Data to process section start
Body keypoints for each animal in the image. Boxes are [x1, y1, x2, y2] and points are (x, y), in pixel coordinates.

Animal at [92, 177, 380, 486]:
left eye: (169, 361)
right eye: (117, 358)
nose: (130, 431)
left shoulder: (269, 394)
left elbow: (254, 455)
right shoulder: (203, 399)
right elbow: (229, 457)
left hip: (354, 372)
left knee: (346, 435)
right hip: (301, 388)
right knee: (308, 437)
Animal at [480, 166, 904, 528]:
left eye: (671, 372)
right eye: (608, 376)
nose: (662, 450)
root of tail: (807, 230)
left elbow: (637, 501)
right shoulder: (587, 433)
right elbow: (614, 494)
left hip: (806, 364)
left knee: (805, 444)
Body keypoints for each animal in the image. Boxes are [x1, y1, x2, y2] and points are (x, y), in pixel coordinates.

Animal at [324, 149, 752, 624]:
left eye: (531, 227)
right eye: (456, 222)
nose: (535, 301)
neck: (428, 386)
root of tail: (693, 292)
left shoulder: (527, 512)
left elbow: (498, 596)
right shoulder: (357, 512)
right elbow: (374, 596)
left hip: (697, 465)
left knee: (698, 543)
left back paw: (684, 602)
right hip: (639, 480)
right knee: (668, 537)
Data to process section end
Data to process section start
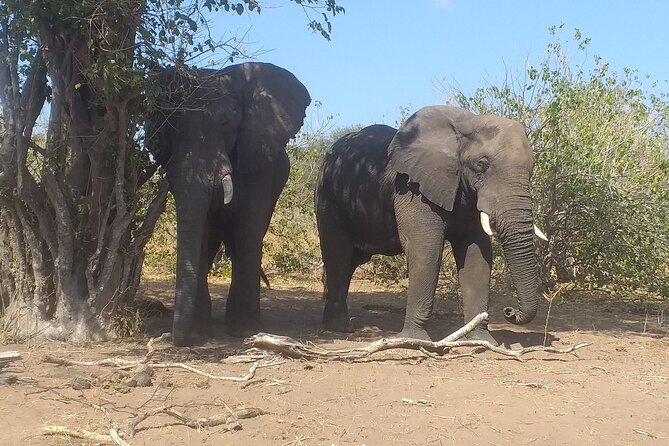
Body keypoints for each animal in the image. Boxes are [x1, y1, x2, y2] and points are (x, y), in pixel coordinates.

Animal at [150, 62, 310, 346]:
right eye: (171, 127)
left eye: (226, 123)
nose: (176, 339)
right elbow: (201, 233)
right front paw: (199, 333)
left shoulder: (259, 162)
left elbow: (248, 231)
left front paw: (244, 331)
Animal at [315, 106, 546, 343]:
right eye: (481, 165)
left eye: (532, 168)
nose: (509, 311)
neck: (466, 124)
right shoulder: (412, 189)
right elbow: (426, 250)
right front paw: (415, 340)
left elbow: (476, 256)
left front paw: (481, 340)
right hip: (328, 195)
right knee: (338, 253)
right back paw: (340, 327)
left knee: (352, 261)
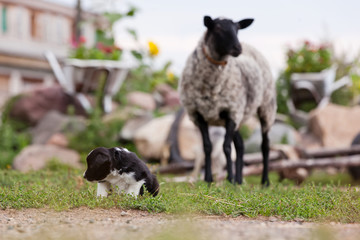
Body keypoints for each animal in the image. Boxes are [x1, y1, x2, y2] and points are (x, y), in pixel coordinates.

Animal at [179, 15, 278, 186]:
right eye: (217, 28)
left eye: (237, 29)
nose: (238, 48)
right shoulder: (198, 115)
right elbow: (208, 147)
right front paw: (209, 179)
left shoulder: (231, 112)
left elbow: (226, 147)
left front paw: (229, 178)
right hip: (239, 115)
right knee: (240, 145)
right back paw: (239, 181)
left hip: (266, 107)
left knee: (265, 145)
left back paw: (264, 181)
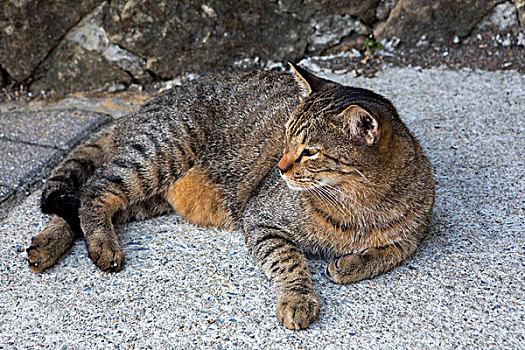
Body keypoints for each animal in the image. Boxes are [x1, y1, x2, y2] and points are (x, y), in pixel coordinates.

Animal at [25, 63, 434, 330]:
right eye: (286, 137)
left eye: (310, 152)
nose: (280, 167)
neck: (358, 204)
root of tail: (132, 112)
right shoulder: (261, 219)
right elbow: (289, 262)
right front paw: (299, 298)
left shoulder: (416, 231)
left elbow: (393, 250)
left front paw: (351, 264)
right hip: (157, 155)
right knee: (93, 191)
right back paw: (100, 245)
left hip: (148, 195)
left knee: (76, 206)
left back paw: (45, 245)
Data to process section end
Data to process section start
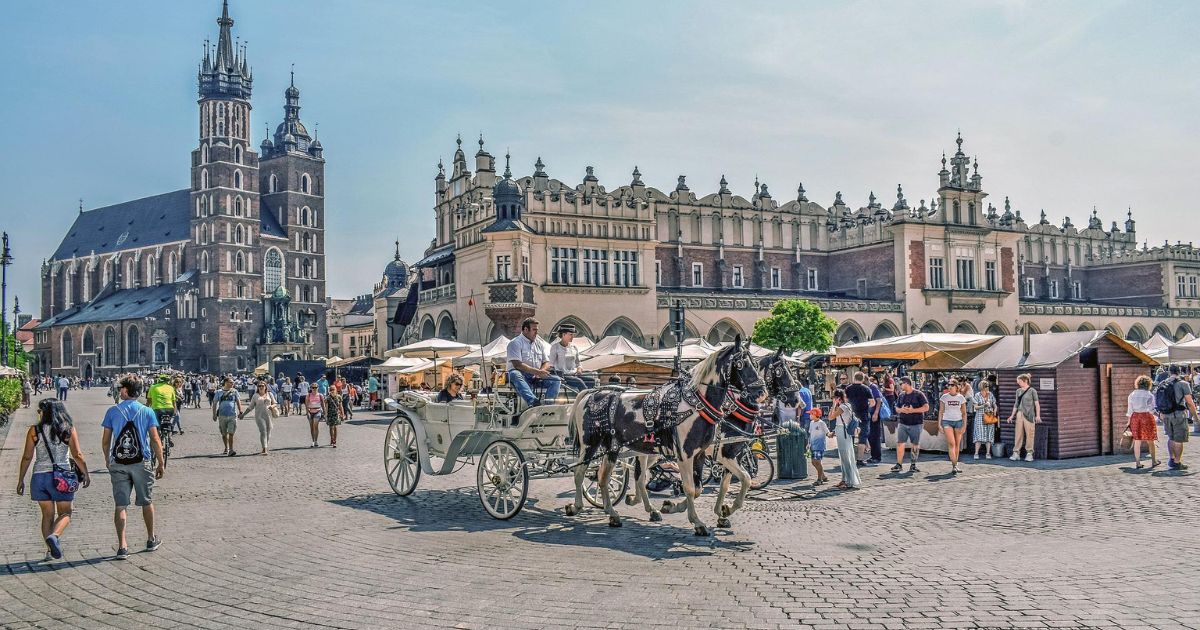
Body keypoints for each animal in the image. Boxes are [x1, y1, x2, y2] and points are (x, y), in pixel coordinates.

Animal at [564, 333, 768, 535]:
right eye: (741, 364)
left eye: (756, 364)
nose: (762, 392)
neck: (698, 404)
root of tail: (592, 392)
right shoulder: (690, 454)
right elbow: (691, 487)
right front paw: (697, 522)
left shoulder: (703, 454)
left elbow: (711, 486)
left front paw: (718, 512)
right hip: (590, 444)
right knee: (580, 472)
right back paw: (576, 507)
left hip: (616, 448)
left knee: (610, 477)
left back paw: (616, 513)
Data to process section end
What is expected » Looking at the records above, return exactly the lines from the line with "neck: (358, 204)" to the line with "left back paw: (45, 245)", both ends included.

Finished exercise »
neck: (358, 204)
root of tail: (132, 112)
right shoulder: (261, 219)
right elbow: (289, 262)
right front paw: (299, 298)
left shoulder: (416, 231)
left elbow: (393, 250)
left front paw: (351, 264)
right hip: (157, 155)
right knee: (93, 191)
right back paw: (100, 245)
left hip: (148, 195)
left knee: (76, 206)
left back paw: (45, 245)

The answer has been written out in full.